__Given exercise__. Format the lines of the listing below, from its first line through the line containing "genus: Hydrocotyle" inclusive, as a JSON list of strings with one string per line and blank lines omitted.

__Provided data__.

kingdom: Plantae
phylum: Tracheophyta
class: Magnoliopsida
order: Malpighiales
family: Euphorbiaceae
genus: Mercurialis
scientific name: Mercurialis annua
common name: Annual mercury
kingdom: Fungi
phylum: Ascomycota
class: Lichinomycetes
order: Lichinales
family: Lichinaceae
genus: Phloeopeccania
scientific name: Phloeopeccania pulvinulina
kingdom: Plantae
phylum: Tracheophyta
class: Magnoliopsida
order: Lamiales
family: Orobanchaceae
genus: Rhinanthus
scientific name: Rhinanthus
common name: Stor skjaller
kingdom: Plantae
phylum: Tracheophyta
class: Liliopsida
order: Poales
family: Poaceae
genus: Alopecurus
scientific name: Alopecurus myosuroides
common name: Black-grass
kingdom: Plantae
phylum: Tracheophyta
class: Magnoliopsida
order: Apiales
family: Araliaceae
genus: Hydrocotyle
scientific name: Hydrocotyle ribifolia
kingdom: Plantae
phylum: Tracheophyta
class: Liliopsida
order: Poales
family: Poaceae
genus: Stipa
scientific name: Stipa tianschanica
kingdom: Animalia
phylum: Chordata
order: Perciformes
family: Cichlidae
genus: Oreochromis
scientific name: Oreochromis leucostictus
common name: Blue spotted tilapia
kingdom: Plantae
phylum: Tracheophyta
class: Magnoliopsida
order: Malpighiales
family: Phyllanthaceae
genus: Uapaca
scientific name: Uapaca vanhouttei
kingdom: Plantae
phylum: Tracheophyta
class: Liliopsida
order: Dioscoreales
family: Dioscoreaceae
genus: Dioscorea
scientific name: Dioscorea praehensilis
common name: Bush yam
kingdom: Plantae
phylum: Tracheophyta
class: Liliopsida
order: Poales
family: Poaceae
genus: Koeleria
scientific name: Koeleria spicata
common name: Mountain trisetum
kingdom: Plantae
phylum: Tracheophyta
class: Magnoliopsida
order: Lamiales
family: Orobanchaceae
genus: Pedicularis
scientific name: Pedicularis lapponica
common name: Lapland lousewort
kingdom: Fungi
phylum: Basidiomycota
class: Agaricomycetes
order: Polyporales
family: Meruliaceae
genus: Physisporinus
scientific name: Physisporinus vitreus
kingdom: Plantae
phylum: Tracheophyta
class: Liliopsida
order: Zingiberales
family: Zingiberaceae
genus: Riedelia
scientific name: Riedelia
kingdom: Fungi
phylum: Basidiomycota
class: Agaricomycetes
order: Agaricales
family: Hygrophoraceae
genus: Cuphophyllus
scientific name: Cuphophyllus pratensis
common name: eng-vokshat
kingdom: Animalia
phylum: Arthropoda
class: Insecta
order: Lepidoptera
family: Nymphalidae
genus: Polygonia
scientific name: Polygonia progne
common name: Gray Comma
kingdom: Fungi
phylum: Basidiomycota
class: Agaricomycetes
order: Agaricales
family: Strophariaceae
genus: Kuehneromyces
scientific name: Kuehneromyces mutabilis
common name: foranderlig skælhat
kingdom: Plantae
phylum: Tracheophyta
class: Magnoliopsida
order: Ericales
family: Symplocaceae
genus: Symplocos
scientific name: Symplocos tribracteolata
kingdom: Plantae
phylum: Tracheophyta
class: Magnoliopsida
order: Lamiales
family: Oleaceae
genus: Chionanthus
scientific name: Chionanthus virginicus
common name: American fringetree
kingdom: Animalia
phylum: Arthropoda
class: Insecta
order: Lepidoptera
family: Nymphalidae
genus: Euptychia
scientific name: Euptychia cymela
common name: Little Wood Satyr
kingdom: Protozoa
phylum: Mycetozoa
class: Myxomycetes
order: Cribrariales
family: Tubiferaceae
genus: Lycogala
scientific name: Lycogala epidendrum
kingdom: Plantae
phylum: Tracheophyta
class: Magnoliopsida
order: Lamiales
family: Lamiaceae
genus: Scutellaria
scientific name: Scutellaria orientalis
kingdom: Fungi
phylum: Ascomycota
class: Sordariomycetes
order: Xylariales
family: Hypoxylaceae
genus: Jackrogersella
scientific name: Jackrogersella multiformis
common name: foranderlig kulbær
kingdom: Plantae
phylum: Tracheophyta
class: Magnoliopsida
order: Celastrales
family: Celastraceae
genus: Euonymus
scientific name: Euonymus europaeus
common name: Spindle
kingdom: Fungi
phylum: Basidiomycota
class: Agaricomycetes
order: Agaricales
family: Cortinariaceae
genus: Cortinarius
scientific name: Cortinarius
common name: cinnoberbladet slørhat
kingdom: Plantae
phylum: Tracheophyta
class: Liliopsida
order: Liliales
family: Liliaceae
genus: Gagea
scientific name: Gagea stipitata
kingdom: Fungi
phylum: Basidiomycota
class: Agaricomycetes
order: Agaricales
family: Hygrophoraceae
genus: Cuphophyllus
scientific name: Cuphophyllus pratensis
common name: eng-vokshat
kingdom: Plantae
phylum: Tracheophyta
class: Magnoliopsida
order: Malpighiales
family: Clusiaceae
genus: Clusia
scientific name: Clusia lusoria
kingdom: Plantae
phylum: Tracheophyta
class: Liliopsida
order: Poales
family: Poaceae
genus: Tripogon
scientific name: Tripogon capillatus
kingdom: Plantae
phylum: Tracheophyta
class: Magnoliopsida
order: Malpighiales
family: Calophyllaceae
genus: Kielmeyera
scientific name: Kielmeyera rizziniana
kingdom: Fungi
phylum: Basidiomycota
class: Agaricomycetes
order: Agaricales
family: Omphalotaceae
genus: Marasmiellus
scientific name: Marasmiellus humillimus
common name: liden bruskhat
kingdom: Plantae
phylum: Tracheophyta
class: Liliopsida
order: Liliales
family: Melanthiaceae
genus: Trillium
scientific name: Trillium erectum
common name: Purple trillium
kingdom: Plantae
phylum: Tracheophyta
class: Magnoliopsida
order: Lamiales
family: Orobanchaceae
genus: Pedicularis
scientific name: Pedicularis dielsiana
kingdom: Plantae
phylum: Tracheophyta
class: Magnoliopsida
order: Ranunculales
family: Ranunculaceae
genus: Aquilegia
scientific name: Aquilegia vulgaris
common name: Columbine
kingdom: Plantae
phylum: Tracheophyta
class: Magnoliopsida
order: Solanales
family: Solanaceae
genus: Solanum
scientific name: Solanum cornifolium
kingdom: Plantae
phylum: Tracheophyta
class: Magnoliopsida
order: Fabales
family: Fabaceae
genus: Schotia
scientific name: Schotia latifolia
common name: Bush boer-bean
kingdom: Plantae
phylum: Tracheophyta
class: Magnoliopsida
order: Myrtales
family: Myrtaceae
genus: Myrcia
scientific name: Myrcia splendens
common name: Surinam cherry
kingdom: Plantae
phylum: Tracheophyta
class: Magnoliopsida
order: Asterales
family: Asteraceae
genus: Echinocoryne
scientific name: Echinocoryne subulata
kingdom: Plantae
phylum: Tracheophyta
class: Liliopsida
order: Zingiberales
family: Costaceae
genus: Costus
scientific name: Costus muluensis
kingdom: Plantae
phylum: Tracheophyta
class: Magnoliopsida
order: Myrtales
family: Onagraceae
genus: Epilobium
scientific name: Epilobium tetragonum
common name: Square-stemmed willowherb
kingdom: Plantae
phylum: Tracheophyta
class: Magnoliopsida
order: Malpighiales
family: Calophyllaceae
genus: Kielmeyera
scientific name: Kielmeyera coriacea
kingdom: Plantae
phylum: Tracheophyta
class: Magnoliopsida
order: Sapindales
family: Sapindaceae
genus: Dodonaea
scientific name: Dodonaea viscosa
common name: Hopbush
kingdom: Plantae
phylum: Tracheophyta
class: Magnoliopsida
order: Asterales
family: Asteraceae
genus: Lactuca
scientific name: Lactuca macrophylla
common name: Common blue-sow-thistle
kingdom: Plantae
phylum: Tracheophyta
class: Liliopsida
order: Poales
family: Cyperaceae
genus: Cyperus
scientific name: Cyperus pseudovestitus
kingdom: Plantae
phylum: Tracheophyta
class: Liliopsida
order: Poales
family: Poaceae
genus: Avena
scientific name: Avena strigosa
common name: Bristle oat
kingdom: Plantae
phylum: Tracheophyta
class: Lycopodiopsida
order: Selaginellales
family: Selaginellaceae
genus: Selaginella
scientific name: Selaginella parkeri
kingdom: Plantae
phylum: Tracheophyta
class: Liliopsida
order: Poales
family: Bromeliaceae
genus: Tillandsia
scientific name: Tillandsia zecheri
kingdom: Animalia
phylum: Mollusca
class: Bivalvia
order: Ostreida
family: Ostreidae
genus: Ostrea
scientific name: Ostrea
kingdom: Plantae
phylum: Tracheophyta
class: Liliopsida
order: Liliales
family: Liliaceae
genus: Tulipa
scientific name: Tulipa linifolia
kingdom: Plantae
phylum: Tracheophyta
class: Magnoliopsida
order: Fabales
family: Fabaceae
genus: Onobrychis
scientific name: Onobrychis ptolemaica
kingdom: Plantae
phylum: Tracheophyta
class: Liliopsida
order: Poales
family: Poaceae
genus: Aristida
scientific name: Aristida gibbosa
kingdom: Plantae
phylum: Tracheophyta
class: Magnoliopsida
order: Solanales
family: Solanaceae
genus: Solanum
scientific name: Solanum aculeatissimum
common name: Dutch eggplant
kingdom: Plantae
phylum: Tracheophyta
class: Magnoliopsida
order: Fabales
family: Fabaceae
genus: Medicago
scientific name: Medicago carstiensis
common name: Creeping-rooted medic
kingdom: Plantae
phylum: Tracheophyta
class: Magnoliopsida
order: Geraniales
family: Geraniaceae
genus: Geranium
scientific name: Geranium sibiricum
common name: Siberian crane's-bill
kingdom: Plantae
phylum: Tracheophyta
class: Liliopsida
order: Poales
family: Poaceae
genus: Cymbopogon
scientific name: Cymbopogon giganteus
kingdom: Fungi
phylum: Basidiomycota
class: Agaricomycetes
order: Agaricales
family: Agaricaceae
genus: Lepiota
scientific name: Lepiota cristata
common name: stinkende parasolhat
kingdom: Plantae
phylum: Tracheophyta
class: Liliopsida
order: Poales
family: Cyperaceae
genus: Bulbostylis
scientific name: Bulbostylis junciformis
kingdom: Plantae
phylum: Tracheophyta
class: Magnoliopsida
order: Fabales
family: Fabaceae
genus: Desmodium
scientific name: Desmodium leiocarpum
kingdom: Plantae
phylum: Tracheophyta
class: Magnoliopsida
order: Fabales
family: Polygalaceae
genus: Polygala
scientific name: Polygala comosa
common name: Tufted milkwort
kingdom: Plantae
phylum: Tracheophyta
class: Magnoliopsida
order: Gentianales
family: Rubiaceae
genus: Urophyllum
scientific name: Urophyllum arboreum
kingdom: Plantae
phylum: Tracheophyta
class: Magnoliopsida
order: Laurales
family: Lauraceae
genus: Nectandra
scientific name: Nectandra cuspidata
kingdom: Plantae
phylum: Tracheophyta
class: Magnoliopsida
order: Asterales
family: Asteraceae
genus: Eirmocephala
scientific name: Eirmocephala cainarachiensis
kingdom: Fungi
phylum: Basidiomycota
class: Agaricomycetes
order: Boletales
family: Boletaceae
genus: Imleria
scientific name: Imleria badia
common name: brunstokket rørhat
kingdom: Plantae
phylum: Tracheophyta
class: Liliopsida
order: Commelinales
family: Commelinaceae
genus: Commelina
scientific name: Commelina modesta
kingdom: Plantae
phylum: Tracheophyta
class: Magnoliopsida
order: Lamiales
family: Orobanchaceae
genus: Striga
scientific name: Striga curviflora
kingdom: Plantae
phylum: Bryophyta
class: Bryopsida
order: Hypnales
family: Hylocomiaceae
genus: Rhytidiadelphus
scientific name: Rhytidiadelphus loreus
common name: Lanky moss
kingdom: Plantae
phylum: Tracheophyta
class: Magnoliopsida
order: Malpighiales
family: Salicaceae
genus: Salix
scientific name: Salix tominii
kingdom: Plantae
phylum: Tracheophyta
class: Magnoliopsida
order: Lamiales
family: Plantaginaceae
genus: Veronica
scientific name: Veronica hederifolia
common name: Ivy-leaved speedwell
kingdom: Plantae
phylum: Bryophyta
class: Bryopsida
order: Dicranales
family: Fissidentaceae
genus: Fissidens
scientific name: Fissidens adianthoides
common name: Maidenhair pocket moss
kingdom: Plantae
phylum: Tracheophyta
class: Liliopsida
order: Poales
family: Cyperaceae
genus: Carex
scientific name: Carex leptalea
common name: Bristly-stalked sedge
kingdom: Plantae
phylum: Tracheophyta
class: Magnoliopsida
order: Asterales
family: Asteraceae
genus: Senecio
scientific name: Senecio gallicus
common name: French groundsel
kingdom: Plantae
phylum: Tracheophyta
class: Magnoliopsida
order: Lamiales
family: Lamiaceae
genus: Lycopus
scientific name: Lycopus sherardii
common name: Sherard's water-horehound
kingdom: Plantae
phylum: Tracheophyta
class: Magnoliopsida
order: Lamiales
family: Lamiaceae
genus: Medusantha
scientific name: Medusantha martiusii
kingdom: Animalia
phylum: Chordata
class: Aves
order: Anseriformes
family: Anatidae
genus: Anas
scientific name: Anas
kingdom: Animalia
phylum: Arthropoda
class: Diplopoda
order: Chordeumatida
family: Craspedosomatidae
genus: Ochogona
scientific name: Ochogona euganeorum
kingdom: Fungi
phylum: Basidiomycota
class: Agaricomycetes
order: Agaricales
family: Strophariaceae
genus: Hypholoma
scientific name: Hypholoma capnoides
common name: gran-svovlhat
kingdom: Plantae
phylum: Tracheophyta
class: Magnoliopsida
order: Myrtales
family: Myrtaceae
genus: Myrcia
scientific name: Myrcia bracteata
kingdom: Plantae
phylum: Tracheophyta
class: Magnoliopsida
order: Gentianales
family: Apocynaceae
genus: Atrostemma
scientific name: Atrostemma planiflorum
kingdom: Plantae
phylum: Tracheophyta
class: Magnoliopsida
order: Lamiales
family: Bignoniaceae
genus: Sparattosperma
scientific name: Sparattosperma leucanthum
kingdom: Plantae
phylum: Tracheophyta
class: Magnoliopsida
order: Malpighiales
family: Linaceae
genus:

__Exercise answer__.
[
  "kingdom: Plantae",
  "phylum: Tracheophyta",
  "class: Magnoliopsida",
  "order: Malpighiales",
  "family: Euphorbiaceae",
  "genus: Mercurialis",
  "scientific name: Mercurialis annua",
  "common name: Annual mercury",
  "kingdom: Fungi",
  "phylum: Ascomycota",
  "class: Lichinomycetes",
  "order: Lichinales",
  "family: Lichinaceae",
  "genus: Phloeopeccania",
  "scientific name: Phloeopeccania pulvinulina",
  "kingdom: Plantae",
  "phylum: Tracheophyta",
  "class: Magnoliopsida",
  "order: Lamiales",
  "family: Orobanchaceae",
  "genus: Rhinanthus",
  "scientific name: Rhinanthus",
  "common name: Stor skjaller",
  "kingdom: Plantae",
  "phylum: Tracheophyta",
  "class: Liliopsida",
  "order: Poales",
  "family: Poaceae",
  "genus: Alopecurus",
  "scientific name: Alopecurus myosuroides",
  "common name: Black-grass",
  "kingdom: Plantae",
  "phylum: Tracheophyta",
  "class: Magnoliopsida",
  "order: Apiales",
  "family: Araliaceae",
  "genus: Hydrocotyle"
]